Divido a relação entre música e sensibilidade em duas
categorias: as músicas que me fazem sentir vivo e as músicas que parecem criar
vida própria. Lembro de ouvir a “Pow R Toc H’ aos 19 anos e ficar obcecado pelo
Piper at the Gates of Dawn, reproduzindo o álbum exaustivamente em diferentes
caixas e aparelhos de som. Foi um pavor gostoso sentir que “havia algo ali”. De
lá pra cá, tornei a experimentar essa sensação em alguns discos que trouxeram a
tona essa mesma mistura entre satisfação e medo irracional. Não há variação de
intensidade, trata-se de um estado pleno, que não dá qualquer indício de que
está por vir. Gosto da sensação de desligar um disco por estar “passando mal”,
trata-se de uma fraqueza ou vulnerabilidade que eu me dou ao direito de ter. E
foi com muita felicidade que revivi essa sensação na última performance do trio
que eu tive a oportunidade de assistir (Ao vivo no CCSP). Gosto da maneira como
a “música de contato” do DEDO se assemelha a um organismo vivo, que parece
sentir fome e se alimentar. É algo grande, que se permite sentir, mas que não
se deixa ver. Cada clique ou estalo que emana do PA tem uma forte carga de
movimento. Não sei ao certo do que estamos falando, tudo o que eu sei é que é
grande, tem vértebras e ESTÁ VIVO.
Esse sopro de vida, tão presente nas performances ao vivo,
se faz presente no improviso livre de 2x c32, mesmo que de forma mais contida.

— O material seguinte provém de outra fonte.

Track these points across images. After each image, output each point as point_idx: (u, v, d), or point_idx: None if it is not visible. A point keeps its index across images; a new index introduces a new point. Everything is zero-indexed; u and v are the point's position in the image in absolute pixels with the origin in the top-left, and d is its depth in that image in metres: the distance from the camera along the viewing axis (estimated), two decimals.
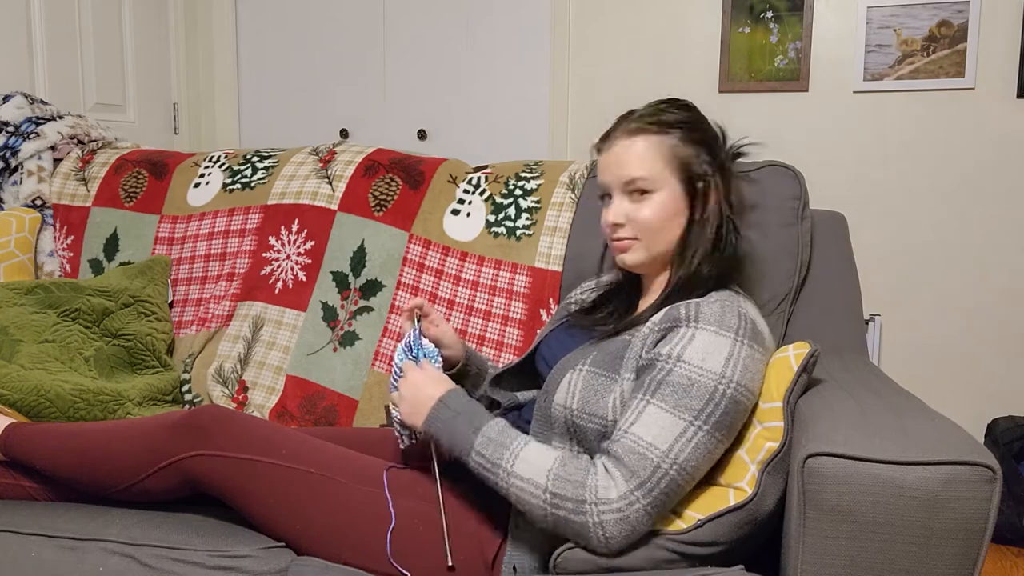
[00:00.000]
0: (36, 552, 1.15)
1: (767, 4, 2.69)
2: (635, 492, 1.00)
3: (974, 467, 0.86)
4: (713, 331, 1.07)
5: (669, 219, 1.18)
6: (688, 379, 1.04)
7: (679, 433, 1.02)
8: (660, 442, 1.02)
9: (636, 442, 1.03)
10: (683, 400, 1.03)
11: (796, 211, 1.48)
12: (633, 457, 1.02)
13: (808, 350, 1.10)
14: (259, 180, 1.90)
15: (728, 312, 1.09)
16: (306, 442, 1.20)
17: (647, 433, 1.03)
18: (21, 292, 1.67)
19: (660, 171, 1.18)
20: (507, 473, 1.05)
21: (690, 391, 1.04)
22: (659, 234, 1.19)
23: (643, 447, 1.02)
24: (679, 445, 1.02)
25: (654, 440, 1.02)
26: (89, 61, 2.86)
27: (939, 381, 2.63)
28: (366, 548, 1.11)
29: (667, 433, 1.02)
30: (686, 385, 1.04)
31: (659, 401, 1.04)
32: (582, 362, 1.15)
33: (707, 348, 1.06)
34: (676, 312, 1.11)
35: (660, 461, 1.01)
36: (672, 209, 1.18)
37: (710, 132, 1.22)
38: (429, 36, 3.18)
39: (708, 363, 1.05)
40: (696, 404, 1.03)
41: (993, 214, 2.55)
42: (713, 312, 1.09)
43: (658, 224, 1.18)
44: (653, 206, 1.18)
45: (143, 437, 1.22)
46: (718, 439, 1.05)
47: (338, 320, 1.73)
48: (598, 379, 1.12)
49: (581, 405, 1.11)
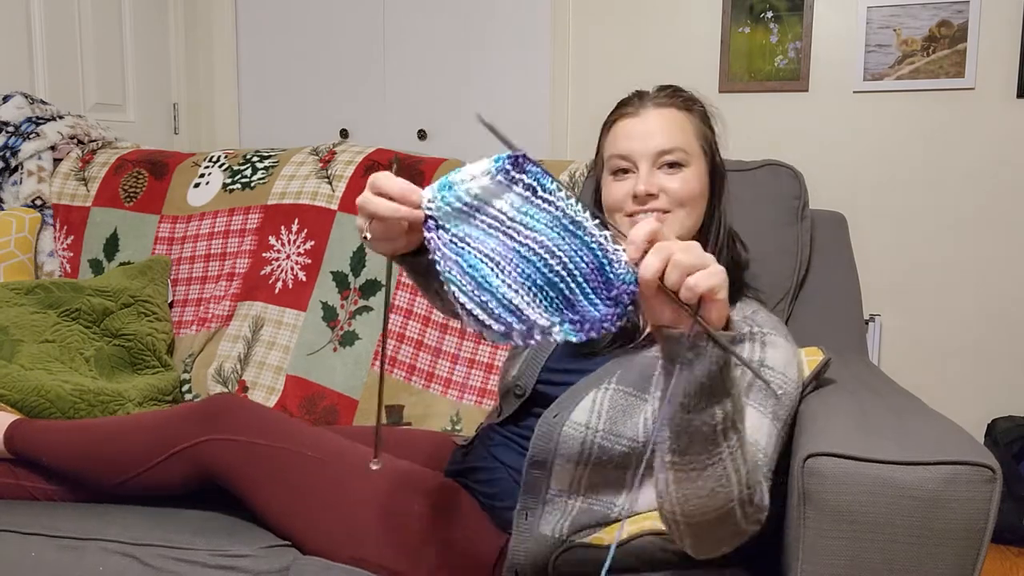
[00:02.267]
0: (36, 552, 1.15)
1: (767, 4, 2.69)
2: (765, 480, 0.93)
3: (974, 467, 0.86)
4: (781, 338, 1.07)
5: (699, 196, 1.16)
6: (776, 385, 1.02)
7: (767, 431, 0.98)
8: (755, 436, 0.97)
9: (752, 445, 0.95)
10: (765, 400, 1.00)
11: (796, 211, 1.48)
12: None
13: (822, 358, 1.10)
14: (259, 180, 1.90)
15: (774, 319, 1.11)
16: (317, 431, 1.21)
17: (751, 434, 0.94)
18: (21, 292, 1.67)
19: (693, 145, 1.16)
20: (739, 433, 0.82)
21: (779, 399, 1.01)
22: (691, 209, 1.15)
23: (755, 449, 0.96)
24: (764, 440, 0.97)
25: (758, 439, 0.97)
26: (89, 61, 2.86)
27: (939, 381, 2.63)
28: (372, 540, 1.10)
29: (755, 431, 0.97)
30: (774, 392, 1.01)
31: (753, 403, 1.00)
32: (608, 380, 1.08)
33: (784, 356, 1.05)
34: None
35: (761, 454, 0.96)
36: (700, 186, 1.16)
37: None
38: (429, 36, 3.18)
39: (789, 372, 1.04)
40: (783, 413, 1.02)
41: (993, 214, 2.55)
42: (766, 320, 1.09)
43: (690, 197, 1.14)
44: (687, 178, 1.14)
45: (155, 425, 1.22)
46: (783, 436, 1.03)
47: (338, 320, 1.73)
48: (627, 399, 1.06)
49: (608, 426, 1.04)
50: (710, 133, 1.20)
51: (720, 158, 1.21)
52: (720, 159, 1.21)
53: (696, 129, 1.18)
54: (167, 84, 3.25)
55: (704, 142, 1.18)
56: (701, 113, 1.20)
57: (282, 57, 3.40)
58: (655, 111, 1.17)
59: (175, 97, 3.29)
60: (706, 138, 1.19)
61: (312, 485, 1.14)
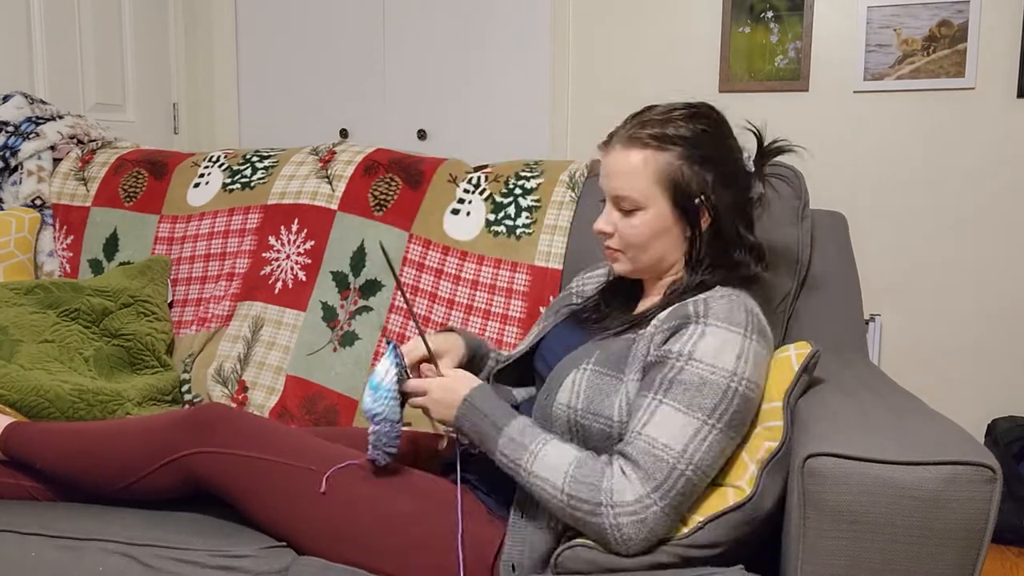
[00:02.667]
0: (36, 552, 1.15)
1: (767, 4, 2.69)
2: (652, 495, 1.00)
3: (974, 467, 0.86)
4: (723, 328, 1.07)
5: (655, 237, 1.17)
6: (700, 377, 1.04)
7: (693, 433, 1.02)
8: (675, 443, 1.02)
9: (651, 443, 1.02)
10: (696, 399, 1.03)
11: (796, 211, 1.48)
12: (648, 459, 1.01)
13: (809, 351, 1.10)
14: (259, 180, 1.90)
15: (736, 308, 1.09)
16: (308, 440, 1.20)
17: (662, 434, 1.02)
18: (21, 292, 1.67)
19: (649, 189, 1.15)
20: (527, 473, 1.06)
21: (703, 390, 1.03)
22: (643, 250, 1.18)
23: (658, 448, 1.02)
24: (694, 445, 1.02)
25: (669, 441, 1.02)
26: (89, 61, 2.86)
27: (939, 381, 2.63)
28: (367, 546, 1.11)
29: (682, 433, 1.02)
30: (698, 384, 1.04)
31: (672, 400, 1.04)
32: (586, 361, 1.14)
33: (718, 345, 1.06)
34: (684, 310, 1.11)
35: (676, 462, 1.01)
36: (658, 227, 1.16)
37: (720, 145, 1.18)
38: (429, 36, 3.18)
39: (720, 361, 1.05)
40: (709, 403, 1.03)
41: (993, 214, 2.55)
42: (722, 308, 1.09)
43: (640, 242, 1.17)
44: (637, 224, 1.16)
45: (145, 435, 1.22)
46: (731, 437, 1.04)
47: (338, 320, 1.73)
48: (603, 379, 1.11)
49: (586, 405, 1.10)
50: (691, 168, 1.15)
51: (718, 182, 1.16)
52: (717, 183, 1.16)
53: (658, 170, 1.14)
54: (167, 84, 3.25)
55: (667, 181, 1.14)
56: (682, 148, 1.15)
57: (282, 57, 3.40)
58: (619, 151, 1.17)
59: (175, 97, 3.29)
60: (671, 177, 1.14)
61: (303, 493, 1.14)
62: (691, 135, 1.15)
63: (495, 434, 1.10)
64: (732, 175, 1.18)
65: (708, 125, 1.18)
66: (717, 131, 1.19)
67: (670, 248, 1.18)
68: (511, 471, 1.09)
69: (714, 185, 1.16)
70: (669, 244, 1.18)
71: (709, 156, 1.16)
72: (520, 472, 1.07)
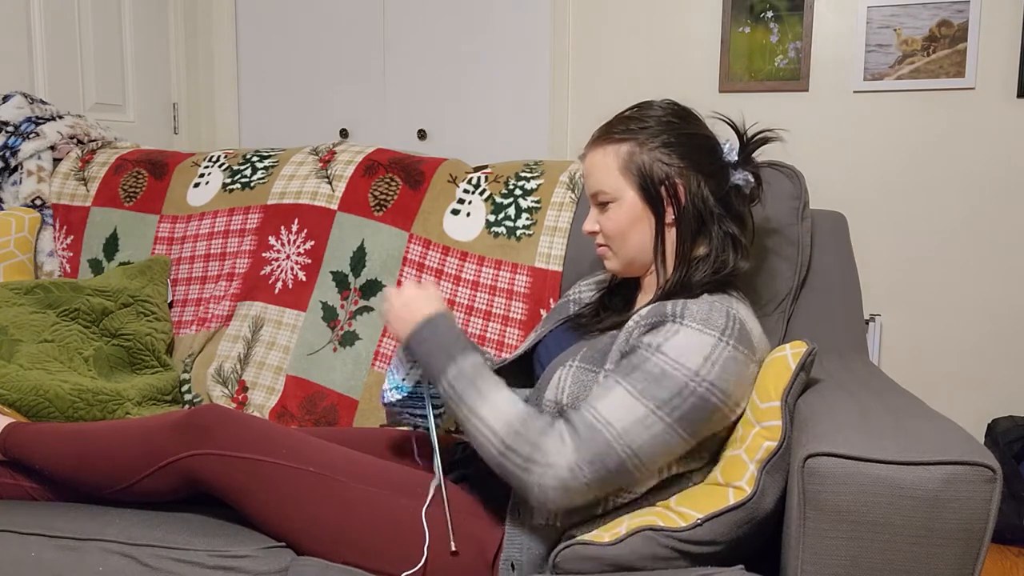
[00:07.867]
0: (36, 552, 1.15)
1: (767, 4, 2.69)
2: (582, 466, 1.02)
3: (974, 467, 0.86)
4: (696, 329, 1.07)
5: (630, 227, 1.20)
6: (661, 370, 1.05)
7: (639, 418, 1.04)
8: (617, 421, 1.04)
9: (595, 416, 1.04)
10: (650, 388, 1.04)
11: (796, 211, 1.48)
12: (589, 431, 1.03)
13: (805, 349, 1.10)
14: (259, 180, 1.90)
15: (716, 312, 1.09)
16: (306, 441, 1.20)
17: (607, 411, 1.04)
18: (21, 292, 1.67)
19: (617, 181, 1.20)
20: (469, 410, 1.08)
21: (661, 381, 1.04)
22: (624, 242, 1.21)
23: (600, 423, 1.04)
24: (636, 430, 1.03)
25: (611, 418, 1.04)
26: (89, 61, 2.86)
27: (939, 381, 2.63)
28: (366, 547, 1.11)
29: (626, 415, 1.04)
30: (658, 375, 1.05)
31: (628, 384, 1.06)
32: (572, 359, 1.17)
33: (687, 345, 1.06)
34: (663, 308, 1.12)
35: (613, 440, 1.03)
36: (631, 217, 1.19)
37: (683, 132, 1.19)
38: (429, 36, 3.18)
39: (685, 359, 1.05)
40: (663, 395, 1.04)
41: (993, 214, 2.55)
42: (700, 310, 1.09)
43: (618, 233, 1.21)
44: (612, 216, 1.21)
45: (143, 437, 1.22)
46: (679, 435, 1.05)
47: (338, 320, 1.73)
48: (587, 375, 1.13)
49: (571, 401, 1.12)
50: (651, 155, 1.17)
51: (682, 168, 1.17)
52: (681, 169, 1.17)
53: (621, 160, 1.19)
54: (167, 84, 3.25)
55: (632, 169, 1.18)
56: (642, 136, 1.18)
57: (282, 57, 3.40)
58: (591, 152, 1.24)
59: (175, 97, 3.29)
60: (635, 164, 1.18)
61: (302, 497, 1.14)
62: (652, 123, 1.20)
63: (446, 362, 1.12)
64: (700, 162, 1.19)
65: (670, 114, 1.21)
66: (680, 119, 1.21)
67: (648, 237, 1.21)
68: (452, 402, 1.10)
69: (681, 171, 1.18)
70: (646, 233, 1.20)
71: (670, 142, 1.18)
72: (462, 407, 1.09)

Em tempo, trata-se de uma sessão gravada na Comuna , para a gravação de um
piloto para a TV idealizado por Paula Galtan. Um registro importante para a
carreira dos DEDOS, mas que não substitui de forma alguma a apresentação ao
vivo, sendo uma puramente complementar a
outra. Como eu disse anteriormente, nenhum trabalho ou apresentação do DEDO é
descartável, da mesma forma que nenhum trabalho ou apresentação parece ter qualquer ambição de superar a que
antecede. Unidade é a palavra de ordem. A obra já nasce pronta, e todo live
morre ali. A gravação, masterização e mixagem ficaram a carga do amigo Sávio de
Queiroz, junto a Alexandre Goulart.
Diferentes possibilidades:
quem adquiriu o cassette duplo 2x c32 se deu conta de que os artistas
não confinaram o álbum a uma ordem pré-estabelecida, permitindo ao ouvinte experimentar uma série
de combinações. O conteúdo de cada um
dos quatro lados é bem uniforme, eu mesmo experimentei umas três combinações diferentes,
todas com resultados bem satisfatórios.